Bergman supo rodearse además de los mejores técnicos del cine escandinavo (como el gran fotógrafo Sven Nykvist), con quienes trabó una amistad imperecedera; de grandes actores a quienes brindó pleno desarrollo dramático, como Gunnar Björnstrand, Max von Sydow y Erland Josephson, y también de fulgurantes protagonistas que, cada una a su tiempo, fueron sus parejas sentimentales, como Harriet Andersson, Bibi Andersson o Liv Ullmann.
La actriz noruega, además de uno de sus grandes amores, es quizás una de las más perfectas depositarias de un legado que incluye su estilo de filmar. Con películas como Encuentros privados o Infidelidades –sobre guiones de Bergman–, demostrará la poderosa influencia de su dramaturgia y, por qué no, de la vida en común. Una unión que se convirtió en una madura amistad como puede verse en el documental Liv & Ingmar, donde Liv narra con emoción la tormenta desatada la noche en que Bergman murió, a los 89 años, el 30 de julio de 2007 en la isla de Fårö y con escasas horas de diferencia con el deceso de Michelangelo Antonioni. El título del documental metaforiza con acierto la inolvidable Fanny & Alexander, que resume el conjunto de su poética y las diversas etapas de su obra.
Con una filmografía que sigue despertando interrogantes hasta lo inabarcable, el ciclo “Centenario Bergman” (ver aparte) permite un renovado acercamiento con copias nuevas especialmente enviadas desde Estocolmo y precedidas de unas breves entrevistas con Bergman en las que él mismo presenta sus películas. Una manera de que esté nuevamente entre nosotros y reafirmando –tal como señaló su biógrafo Homero Alsina Thevenet– que no habrá otro Bergman, desde luego.

+++

Preguntas por responder:
[1] Responda a partir del fragmento:
(a) ¿Qué fotógrafo se menciona entre los técnicos de los que se rodeó Bergman?
(b) ¿En qué lugar y en qué fecha murió Bergman?
(c) ¿Desde qué ciudad se enviaron las copias nuevas del ciclo «Centenario Bergman»?
[2] Explique, según el fragmento, de qué modo el ciclo «Centenario Bergman» permite un renovado acercamiento a su filmografía.

Extractos de datos:
+++

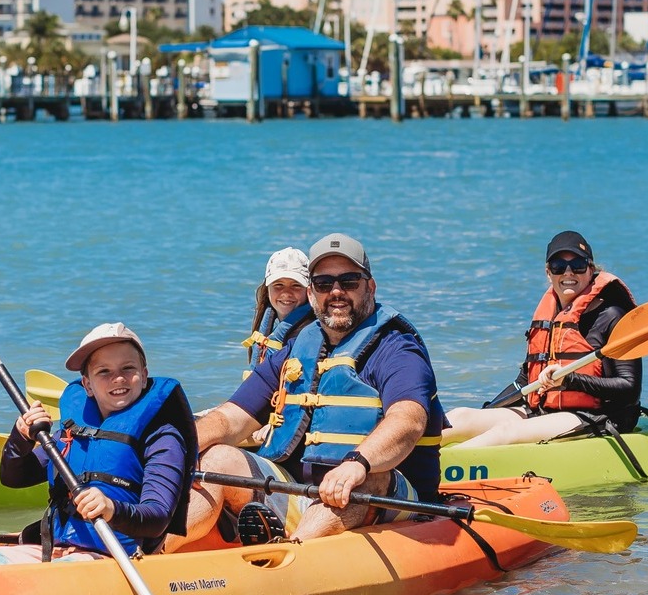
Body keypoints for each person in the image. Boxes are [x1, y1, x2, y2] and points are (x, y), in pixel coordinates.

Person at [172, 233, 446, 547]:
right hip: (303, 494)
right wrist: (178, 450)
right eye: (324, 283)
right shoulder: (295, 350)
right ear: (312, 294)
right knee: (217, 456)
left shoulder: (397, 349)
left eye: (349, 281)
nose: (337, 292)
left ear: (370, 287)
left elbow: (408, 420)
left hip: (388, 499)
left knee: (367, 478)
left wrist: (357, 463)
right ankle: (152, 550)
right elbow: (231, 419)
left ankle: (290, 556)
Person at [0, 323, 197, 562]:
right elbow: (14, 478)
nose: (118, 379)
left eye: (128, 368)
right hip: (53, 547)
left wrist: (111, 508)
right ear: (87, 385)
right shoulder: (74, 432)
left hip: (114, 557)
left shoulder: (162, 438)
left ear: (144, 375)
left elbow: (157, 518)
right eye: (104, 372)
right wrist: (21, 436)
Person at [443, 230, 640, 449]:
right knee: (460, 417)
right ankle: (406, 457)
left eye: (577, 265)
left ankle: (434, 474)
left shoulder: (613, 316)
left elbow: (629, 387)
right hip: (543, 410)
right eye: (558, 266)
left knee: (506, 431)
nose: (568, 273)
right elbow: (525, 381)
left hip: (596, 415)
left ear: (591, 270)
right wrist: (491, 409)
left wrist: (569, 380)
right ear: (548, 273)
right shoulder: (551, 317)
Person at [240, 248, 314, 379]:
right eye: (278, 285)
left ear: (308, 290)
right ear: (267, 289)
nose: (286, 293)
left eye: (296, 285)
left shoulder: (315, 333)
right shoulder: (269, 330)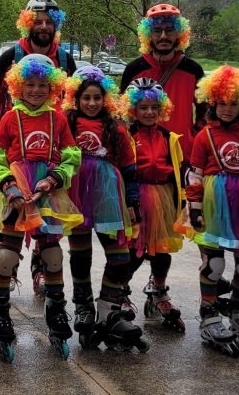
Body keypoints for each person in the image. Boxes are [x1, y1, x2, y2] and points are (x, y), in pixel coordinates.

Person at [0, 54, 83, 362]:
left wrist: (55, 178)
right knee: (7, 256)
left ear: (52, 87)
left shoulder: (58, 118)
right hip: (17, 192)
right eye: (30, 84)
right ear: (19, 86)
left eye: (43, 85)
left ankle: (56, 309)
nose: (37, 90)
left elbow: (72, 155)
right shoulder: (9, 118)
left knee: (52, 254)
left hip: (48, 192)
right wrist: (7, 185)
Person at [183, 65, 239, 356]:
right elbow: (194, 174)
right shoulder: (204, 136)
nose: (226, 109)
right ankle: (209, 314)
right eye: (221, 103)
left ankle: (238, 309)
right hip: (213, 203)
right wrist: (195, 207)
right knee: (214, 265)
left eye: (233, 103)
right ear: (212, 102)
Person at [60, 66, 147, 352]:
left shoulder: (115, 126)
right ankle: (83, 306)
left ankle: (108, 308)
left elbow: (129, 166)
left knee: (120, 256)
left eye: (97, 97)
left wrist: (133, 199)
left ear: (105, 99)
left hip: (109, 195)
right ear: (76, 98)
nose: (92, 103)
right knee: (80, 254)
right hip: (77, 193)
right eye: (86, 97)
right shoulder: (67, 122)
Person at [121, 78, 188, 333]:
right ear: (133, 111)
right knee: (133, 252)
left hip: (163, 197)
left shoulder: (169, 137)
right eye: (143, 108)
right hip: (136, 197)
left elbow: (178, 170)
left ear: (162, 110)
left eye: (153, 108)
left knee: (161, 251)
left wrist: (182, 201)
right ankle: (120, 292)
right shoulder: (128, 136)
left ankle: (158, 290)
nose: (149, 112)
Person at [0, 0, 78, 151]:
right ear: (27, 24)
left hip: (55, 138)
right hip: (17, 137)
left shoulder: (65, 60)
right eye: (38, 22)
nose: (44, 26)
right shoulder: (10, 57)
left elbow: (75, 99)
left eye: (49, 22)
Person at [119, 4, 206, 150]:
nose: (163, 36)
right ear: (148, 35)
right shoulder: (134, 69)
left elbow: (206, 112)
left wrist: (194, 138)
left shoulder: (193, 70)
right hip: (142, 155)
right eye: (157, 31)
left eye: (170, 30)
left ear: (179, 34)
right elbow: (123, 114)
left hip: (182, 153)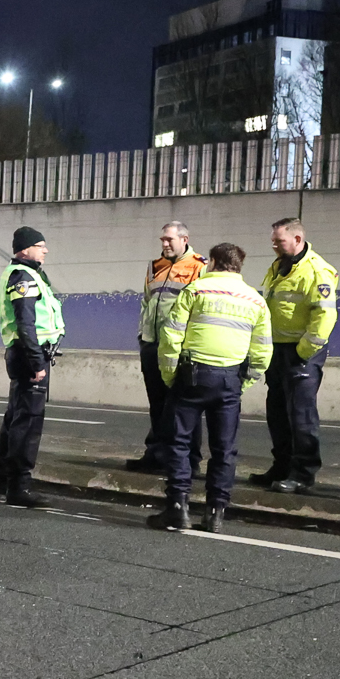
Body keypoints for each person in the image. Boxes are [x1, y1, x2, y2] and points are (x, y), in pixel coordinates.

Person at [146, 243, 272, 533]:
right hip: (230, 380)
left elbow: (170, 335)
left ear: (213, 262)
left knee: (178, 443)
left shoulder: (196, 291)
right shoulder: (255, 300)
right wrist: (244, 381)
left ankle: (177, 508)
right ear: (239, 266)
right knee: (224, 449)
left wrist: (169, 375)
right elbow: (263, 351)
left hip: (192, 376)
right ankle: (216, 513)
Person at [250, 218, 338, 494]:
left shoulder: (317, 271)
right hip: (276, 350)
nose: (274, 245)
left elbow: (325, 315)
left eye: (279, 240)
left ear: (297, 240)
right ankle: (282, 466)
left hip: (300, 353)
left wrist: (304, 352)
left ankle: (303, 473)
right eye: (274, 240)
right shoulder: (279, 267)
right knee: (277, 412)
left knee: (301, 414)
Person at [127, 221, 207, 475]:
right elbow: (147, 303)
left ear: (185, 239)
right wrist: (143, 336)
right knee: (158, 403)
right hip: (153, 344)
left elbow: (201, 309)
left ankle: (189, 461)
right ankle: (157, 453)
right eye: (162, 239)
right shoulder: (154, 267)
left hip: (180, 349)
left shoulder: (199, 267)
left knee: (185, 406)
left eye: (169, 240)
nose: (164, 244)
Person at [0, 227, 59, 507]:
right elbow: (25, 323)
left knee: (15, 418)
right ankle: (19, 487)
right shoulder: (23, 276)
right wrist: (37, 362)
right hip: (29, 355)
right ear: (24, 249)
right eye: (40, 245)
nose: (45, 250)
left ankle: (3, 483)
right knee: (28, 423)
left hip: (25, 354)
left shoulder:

+++

Soluciones:
[1]
(a) Sven Nykvist.
(b) En la isla de Fårö, el 30 de julio de 2007.
(c) Desde Estocolmo.

[2] El ciclo proyecta copias nuevas enviadas especialmente desde Estocolmo. Cada película va precedida de una breve entrevista en la que el propio Bergman la presenta.